The Jill Roberts Institute for Research in Inflammatory Bowel Disease, Joan and Sanford I. Weill Department of Medicine, Department of Microbiology and Immunology, Sandra and Edward Meyer Cancer Center, Immunology and Microbial Pathogenesis Program, Weill Cornell Graduate School of Medical Sciences, Weill Cornell Medicine, Cornell University, New York, NY 10021, USA.
Immunity. 2020 Feb 18;52(2):212-214. doi: 10.1016/j.immuni.2020.01.015.

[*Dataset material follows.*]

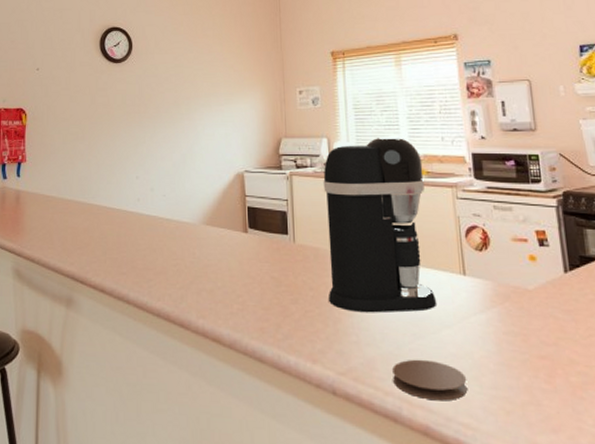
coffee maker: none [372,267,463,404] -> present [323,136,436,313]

Phagocytosis of apoptotic cells via the receptor MerTK is important for immune tolerance. In this issue of Immunity, Zhou et al. report that blockade of MerTK-mediated phagocytosis mobilizes anti-tumor immunity through a mechanism that involves the transport of tumor-derived cGAMP into macrophages via the ATP-activated channel P2X7R.
通过 MerTK 受体吞噬凋亡细胞对于免疫耐受很重要。在本期《免疫》中,Zhou 等人报道阻断 MerTK 介导的吞噬作用通过一种机制调动了抗肿瘤免疫,该机制涉及通过 ATP 激活的 P2X7R 通道将肿瘤衍生的 cGAMP 转运到巨噬细胞中。